From mboxrd@z Thu Jan  1 00:00:00 1970
Return-Path: <linux-kernel-owner+w=401wt.eu-S932439AbZJLOyh@vger.kernel.org>
Received: (majordomo@vger.kernel.org) by vger.kernel.org via listexpand
	id S932439AbZJLOyh (ORCPT <rfc822;w@1wt.eu>);
	Mon, 12 Oct 2009 10:54:37 -0400
Received: (majordomo@vger.kernel.org) by vger.kernel.org id S932402AbZJLOyg
	(ORCPT <rfc822;linux-kernel-outgoing>);
	Mon, 12 Oct 2009 10:54:36 -0400
Received: from casper.infradead.org ([85.118.1.10]:49375 "EHLO
	casper.infradead.org" rhost-flags-OK-OK-OK-OK) by vger.kernel.org
	with ESMTP id S932387AbZJLOyf convert rfc822-to-8bit (ORCPT
	<rfc822;linux-kernel@vger.kernel.org>);
	Mon, 12 Oct 2009 10:54:35 -0400
Subject: Re: Mutex vs semaphores scheduler bug
From: Peter Zijlstra <peterz@infradead.org>
To: =?ISO-8859-1?Q?T=F6r=F6k?= Edwin <edwin@clamav.net>
Cc: Ingo Molnar <mingo@elte.hu>, Linux Kernel <linux-kernel@vger.kernel.org>,
       aCaB <acab@clamav.net>, David Howells <dhowells@redhat.com>,
       Nick Piggin <npiggin@suse.de>,
       Linus Torvalds <torvalds@linux-foundation.org>,
       Thomas Gleixner <tglx@linutronix.de>
In-Reply-To: <4AD0A0F7.9070700@clamav.net>
References: <4AD0A0F7.9070700@clamav.net>
Content-Type: text/plain; charset="UTF-8"
Content-Transfer-Encoding: 8BIT
Date: Mon, 12 Oct 2009 16:53:27 +0200
Message-Id: <1255359207.10420.31.camel@twins>
Mime-Version: 1.0
X-Mailer: Evolution 2.26.1 
Sender: linux-kernel-owner@vger.kernel.org
List-ID: <linux-kernel.vger.kernel.org>
X-Mailing-List: linux-kernel@vger.kernel.org

On Sat, 2009-10-10 at 17:57 +0300, Török Edwin wrote:
> If a semaphore (such as mmap_sem) is heavily congested, then using a
> userspace mutex makes the program faster.
> 
> For example using a mutex around *anonymous* mmaps, speeds it up
> significantly (~80% on this microbenchmark,
> ~15% on real applications).

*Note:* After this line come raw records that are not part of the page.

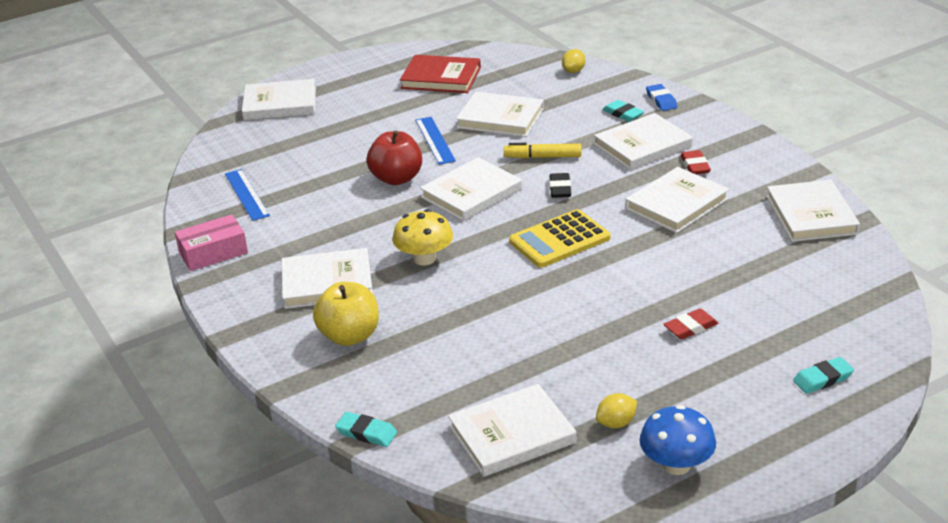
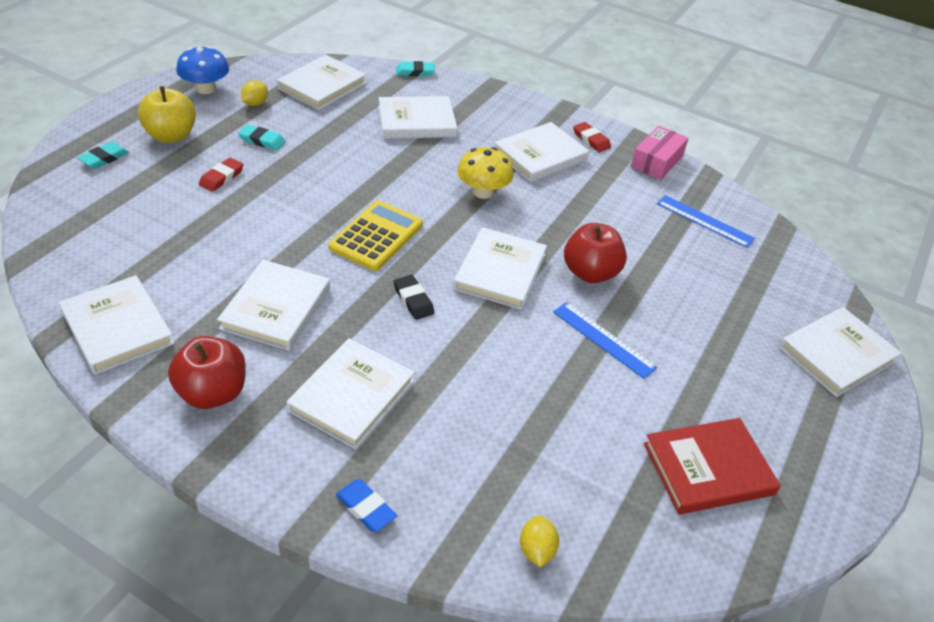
camera: 145 degrees right, 10 degrees up
yellow apple [313,282,379,346] -> yellow apple moved to [138,86,196,143]
white book [456,92,544,137] -> white book moved to [378,96,457,139]
yellow marker [504,143,582,159] -> none
turquoise eraser [603,100,644,122] -> turquoise eraser moved to [238,124,286,150]
red eraser [681,150,711,174] -> red eraser moved to [573,122,611,152]
none -> red apple [168,336,246,409]

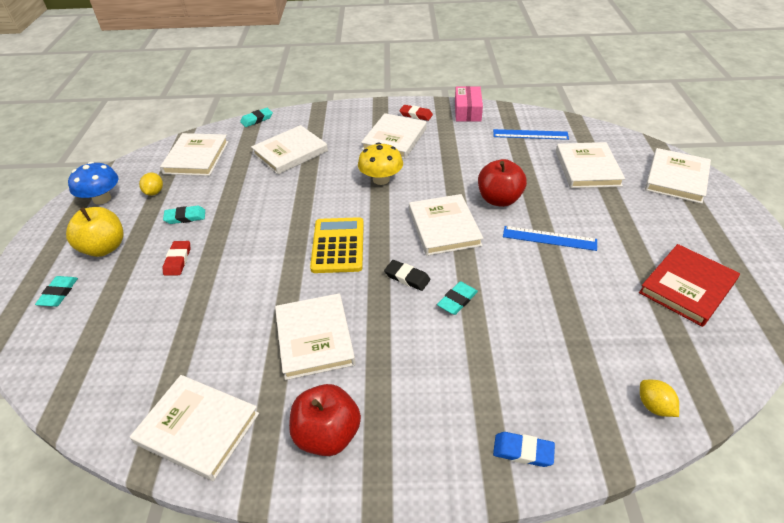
camera: 25 degrees left, 0 degrees up
white book [286,338,415,449] -> white book moved to [556,142,625,188]
none -> turquoise eraser [437,281,478,315]

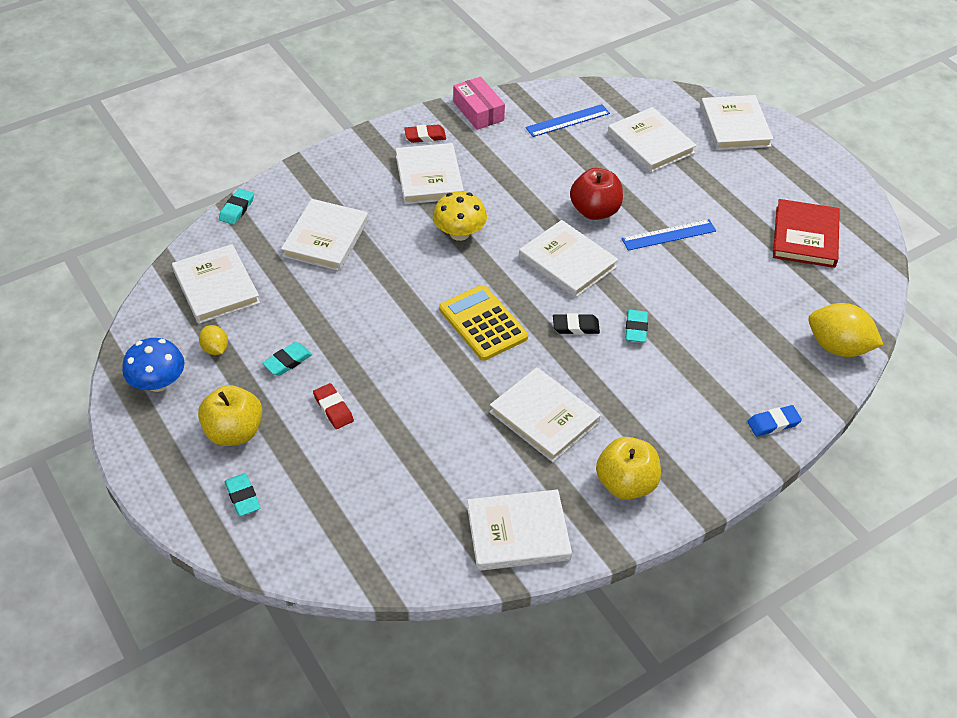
camera: 35 degrees left, 5 degrees up
red apple [289,384,361,456] -> yellow apple [596,437,661,500]
yellow lemon [640,380,679,417] -> yellow lemon [809,303,883,357], size x1.91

Such workarounds shouldn't  be necessary for
> userspace applications, the kernel should
> by default use the most efficient implementation for locks.

Should, yes, does, no.

> However when using a mutex the number of context switches is SMALLER by
> 40-60%.

That matches the problem, see below.

> I think its a bug in the scheduler, it scheduler the mutex case much
> better. 

It's not, the scheduler doesn't know about mutexes/futexes/rwsems.

> Maybe because userspace also spins a bit before actually calling
> futex().

Nope, if we would ever spin, it would be in the kernel after calling
FUTEX_LOCK (which currently doesn't exist). glibc shouldn't do any
spinning on its own (if it does, I have yet another reason to try and
supplant the glibc futex code).

> I think its important to optimize the mmap_sem semaphore

It is.

The problem appears to be that rwsem doesn't allow lock-stealing, and
very strictly maintains FIFO order on contention. This results in extra
schedules and reduced performance as you noticed.

What happens is that when we release a contended rwsem we assign it to
the next waiter, if before that waiter gets ran, another (running) tasks
comes along and tries to acquire the lock, that gets put to sleep, even
though it could possibly get to acquire it (and the woken waiter would
detect failure and go back to sleep).

So what I think we need to do is have a look at all this lib/rwsem.c
slowpath code and hack in lock stealing.